Saved data lines —
-- Opening Marker --

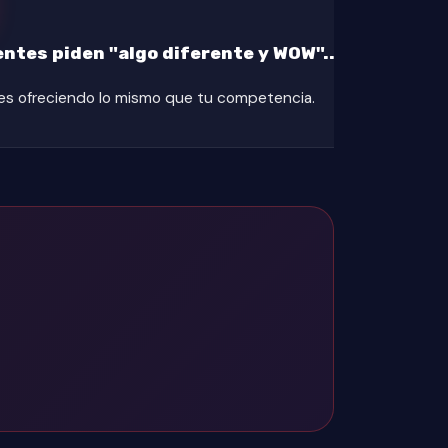
entes piden "algo diferente y WOW"...
es ofreciendo lo mismo que tu competencia.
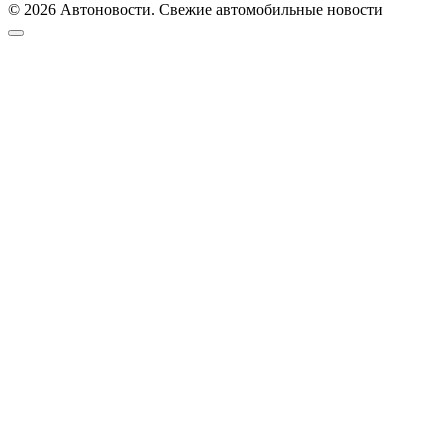
© 2026 Автоновости. Свежие автомобильные новости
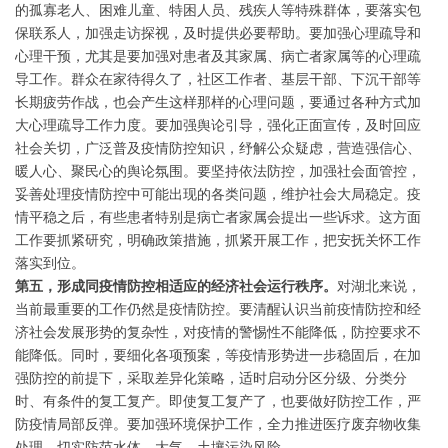
的孤寡老人、困难儿童、特困人员、残疾人等特殊群体，要落实包
保联系人，加强走访探视，及时提供必要帮助。要加强心理疏导和
心理干预，尤其是要加强对患者及其家属、病亡者家属等的心理疏
导工作。群众在家待得久了，社区工作者、基层干部、下沉干部等
长期疲劳作战，也会产生这样那样的心理问题，要通过各种方式加
大心理疏导工作力度。要加强舆论引导，强化正面宣传，及时回应
社会关切，广泛普及疫情防控知识，纾解公众疑虑，营造强信心、
暖人心、聚民心的舆论氛围。要坚持依法防控，加强社会面管控，
妥善处理疫情防控中可能出现的各类问题，维护社会大局稳定。疫
情平稳之后，有些患者特别是病亡者家属会提出一些诉求。这方面
工作要抓紧研究，明确政策措施，抓紧开展工作，把安抚关怀工作
落实到位。
第五，形成同疫情防控相适应的经济社会运行秩序。
对湖北来说，
当前最重要的工作仍然是疫情防控。要清醒认识当前疫情防控和经
济社会发展形势的复杂性，对疫情的警惕性不能降低，防控要求不
能降低。同时，要细化各项预案，等疫情形势进一步稳固后，在加
强防控的前提下，采取差异化策略，适时启动分区分级、分类分
时、有条件的复工复产。即使复工复产了，也要做好防控工作，严
防疫情局部反弹。要加强环境保护工作，全力推进医疗废弃物收集
处理，切实防范水体、大气、土壤污染风险。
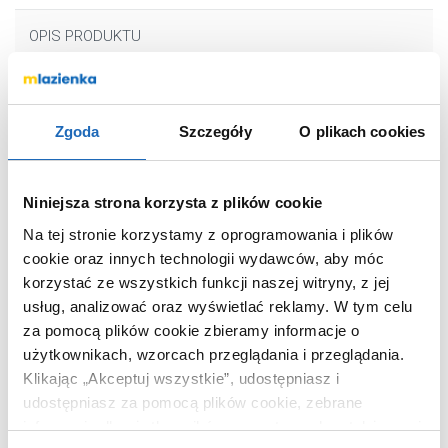
OPIS PRODUKTU
Marka
ACO
Zgoda
Szczegóły
O plikach cookies
Seria
ShowerDrain C
Nr katalogowy
90107262
Niniejsza strona korzysta z plików cookie
Rodzaj
liniowy
Na tej stronie korzystamy z oprogramowania i plików
Długość
100 cm
cookie oraz innych technologii wydawców, aby móc
Kolor
stal
korzystać ze wszystkich funkcji naszej witryny, z jej
Kod EAN
4002626517760
usług, analizować oraz wyświetlać reklamy.
W tym celu
Wymiary z
25 x 10 x 100
za pomocą plików cookie zbieramy informacje o
opakowaniem
cm
użytkownikach, wzorcach przeglądania i przeglądania.
Klikając „Akceptuj wszystkie”, udostępniasz i
Waga z opakowaniem
0,20 kg
udostępniasz za pomocą plików cookie, zebrane
Dane producenta
Zobacz
informacje dla użytkowników zewnętrznych, a także nasi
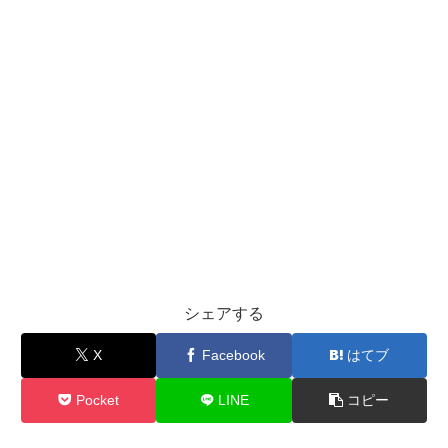
シェアする
X
Facebook
はてブ
Pocket
LINE
コピー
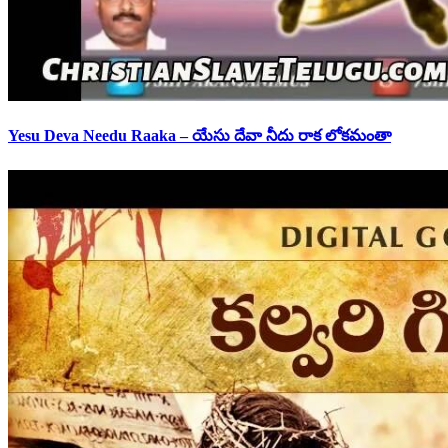
Yesu Deva Needu Raaka – యేసు దేవా నీదు రాక లోకమంతా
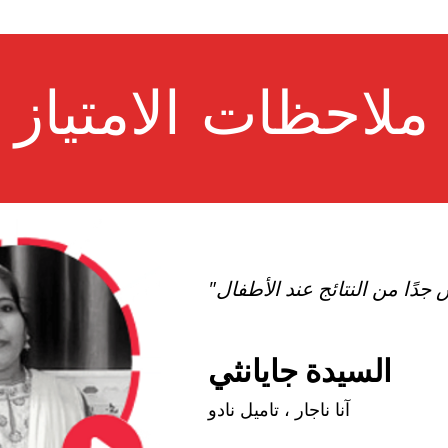
ملاحظات الامتياز
السيدة جايانثي
آنا ناجار ، تاميل نادو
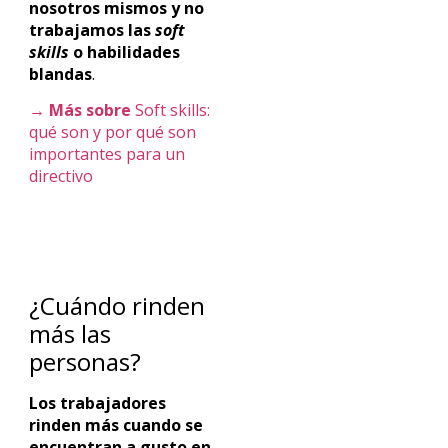
nosotros mismos y no
trabajamos las
soft
skills
o habilidades
blandas
.
→ Más sobre
Soft skills:
qué son y por qué son
importantes para un
directivo
¿Cuándo rinden
más las
personas?
Los trabajadores
rinden más cuando se
encuentran a gusto en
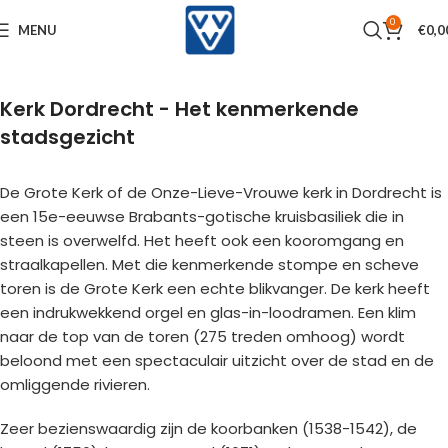
0
MENU
€
0,0
Kerk Dordrecht - Het kenmerkende
stadsgezicht
De Grote Kerk of de Onze-Lieve-Vrouwe kerk in Dordrecht is
een 15e-eeuwse Brabants-gotische kruisbasiliek die in
steen is overwelfd. Het heeft ook een kooromgang en
straalkapellen. Met die kenmerkende stompe en scheve
toren is de Grote Kerk een echte blikvanger. De kerk heeft
een indrukwekkend orgel en glas-in-loodramen. Een klim
naar de top van de toren (275 treden omhoog) wordt
beloond met een spectaculair uitzicht over de stad en de
omliggende rivieren.
Zeer bezienswaardig zijn de koorbanken (1538-1542), de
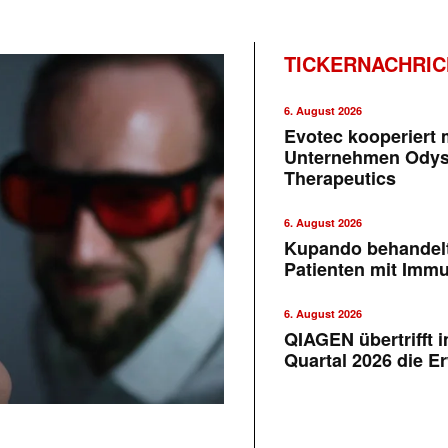
TICKERNACHRI
6. August 2026
Evotec kooperiert m
Unternehmen Ody
Therapeutics
6. August 2026
Kupando behandelt
Patienten mit Imm
6. August 2026
QIAGEN übertrifft 
Quartal 2026 die E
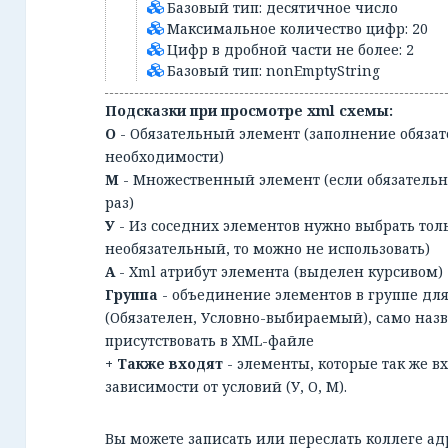
Базовый тип: десятичное число
Максимальное количество цифр: 20
Цифр в дробной части не более: 2
Базовый тип: nonEmptyString
Подсказки при просмотре xml схемы:
О
- Обязательный элемент (заполнение обязат
необходимости)
М
- Множественный элемент (если обязательн
раз)
У
- Из соседних элементов нужно выбрать тол
необязательный, то можно не использовать)
А
- Xml атрибут элемента (выделен курсивом)
Группа
- объединение элементов в группе дл
(Обязателен, Условно-выбираемый), само наз
присутствовать в XML-файле
+ Также входят
- элементы, которые так же в
зависимости от условий (У, О, М).
Вы можете записать или переслать коллеге ад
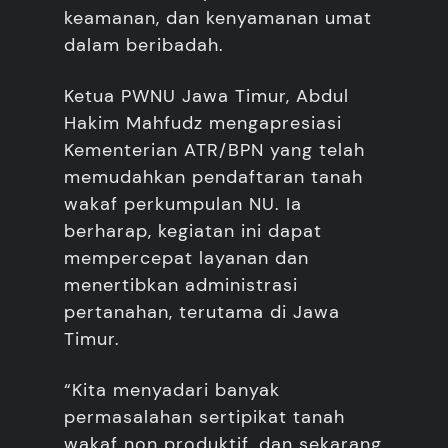
keamanan, dan kenyamanan umat
dalam beribadah.
Ketua PWNU Jawa Timur, Abdul
Hakim Mahfudz mengapresiasi
Kementerian ATR/BPN yang telah
memudahkan pendaftaran tanah
wakaf perkumpulan NU. Ia
berharap, kegiatan ini dapat
mempercepat layanan dan
menertibkan administrasi
pertanahan, terutama di Jawa
Timur.
“Kita menyadari banyak
permasalahan sertipikat tanah
wakaf non produktif, dan sekarang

-- Closing Marker --

What the task requires — Write out all of the lines above again, word for word, leaving out the pictures.

Answer below —
entes piden "algo diferente y WOW"...
es ofreciendo lo mismo que tu competencia.
© 2026 Автоновости. Свежие автомобильные новости
的孤寡老人、困难儿童、特困人员、残疾人等特殊群体，要落实包
保联系人，加强走访探视，及时提供必要帮助。要加强心理疏导和
心理干预，尤其是要加强对患者及其家属、病亡者家属等的心理疏
导工作。群众在家待得久了，社区工作者、基层干部、下沉干部等
长期疲劳作战，也会产生这样那样的心理问题，要通过各种方式加
大心理疏导工作力度。要加强舆论引导，强化正面宣传，及时回应
社会关切，广泛普及疫情防控知识，纾解公众疑虑，营造强信心、
暖人心、聚民心的舆论氛围。要坚持依法防控，加强社会面管控，
妥善处理疫情防控中可能出现的各类问题，维护社会大局稳定。疫
情平稳之后，有些患者特别是病亡者家属会提出一些诉求。这方面
工作要抓紧研究，明确政策措施，抓紧开展工作，把安抚关怀工作
落实到位。
第五，形成同疫情防控相适应的经济社会运行秩序。
对湖北来说，
当前最重要的工作仍然是疫情防控。要清醒认识当前疫情防控和经
济社会发展形势的复杂性，对疫情的警惕性不能降低，防控要求不
能降低。同时，要细化各项预案，等疫情形势进一步稳固后，在加
强防控的前提下，采取差异化策略，适时启动分区分级、分类分
时、有条件的复工复产。即使复工复产了，也要做好防控工作，严
防疫情局部反弹。要加强环境保护工作，全力推进医疗废弃物收集
处理，切实防范水体、大气、土壤污染风险。
OPIS PRODUKTU
Marka
ACO
Zgoda
Szczegóły
O plikach cookies
Seria
ShowerDrain C
Nr katalogowy
90107262
Niniejsza strona korzysta z plików cookie
Rodzaj
liniowy
Na tej stronie korzystamy z oprogramowania i plików
Długość
100 cm
cookie oraz innych technologii wydawców, aby móc
Kolor
stal
korzystać ze wszystkich funkcji naszej witryny, z jej
Kod EAN
4002626517760
usług, analizować oraz wyświetlać reklamy.
W tym celu
Wymiary z
25 x 10 x 100
za pomocą plików cookie zbieramy informacje o
opakowaniem
cm
użytkownikach, wzorcach przeglądania i przeglądania.
Klikając „Akceptuj wszystkie”, udostępniasz i
Waga z opakowaniem
0,20 kg
udostępniasz za pomocą plików cookie, zebrane
Dane producenta
Zobacz
informacje dla użytkowników zewnętrznych, a także nasi
シェアする
X
Facebook
はてブ
Pocket
LINE
コピー
Yesu Deva Needu Raaka – యేసు దేవా నీదు రాక లోకమంతా
ملاحظات الامتياز
السيدة جايانثي
آنا ناجار ، تاميل نادو
nosotros mismos y no
trabajamos las
soft
skills
o habilidades
blandas
.
→ Más sobre
Soft skills:
qué son y por qué son
importantes para un
directivo
¿Cuándo rinden
más las
personas?
Los trabajadores
rinden más cuando se
encuentran a gusto en
0
MENU
€
0,0
Kerk Dordrecht - Het kenmerkende
stadsgezicht
De Grote Kerk of de Onze-Lieve-Vrouwe kerk in Dordrecht is
een 15e-eeuwse Brabants-gotische kruisbasiliek die in
steen is overwelfd. Het heeft ook een kooromgang en
straalkapellen. Met die kenmerkende stompe en scheve
toren is de Grote Kerk een echte blikvanger. De kerk heeft
een indrukwekkend orgel en glas-in-loodramen. Een klim
naar de top van de toren (275 treden omhoog) wordt
beloond met een spectaculair uitzicht over de stad en de
omliggende rivieren.
Zeer bezienswaardig zijn de koorbanken (1538-1542), de
TICKERNACHRI
6. August 2026
Evotec kooperiert m
Unternehmen Ody
Therapeutics
6. August 2026
Kupando behandelt
Patienten mit Imm
6. August 2026
QIAGEN übertrifft 
Quartal 2026 die E
Базовый тип: десятичное число
Максимальное количество цифр: 20
Цифр в дробной части не более: 2
Базовый тип: nonEmptyString
Подсказки при просмотре xml схемы:
О
- Обязательный элемент (заполнение обязат
необходимости)
М
- Множественный элемент (если обязательн
раз)
У
- Из соседних элементов нужно выбрать тол
необязательный, то можно не использовать)
А
- Xml атрибут элемента (выделен курсивом)
Группа
- объединение элементов в группе дл
(Обязателен, Условно-выбираемый), само наз
присутствовать в XML-файле
+ Также входят
- элементы, которые так же в
зависимости от условий (У, О, М).
Вы можете записать или переслать коллеге ад
keamanan, dan kenyamanan umat
dalam beribadah.
Ketua PWNU Jawa Timur, Abdul
Hakim Mahfudz mengapresiasi
Kementerian ATR/BPN yang telah
memudahkan pendaftaran tanah
wakaf perkumpulan NU. Ia
berharap, kegiatan ini dapat
mempercepat layanan dan
menertibkan administrasi
pertanahan, terutama di Jawa
Timur.
“Kita menyadari banyak
permasalahan sertipikat tanah
wakaf non produktif, dan sekarang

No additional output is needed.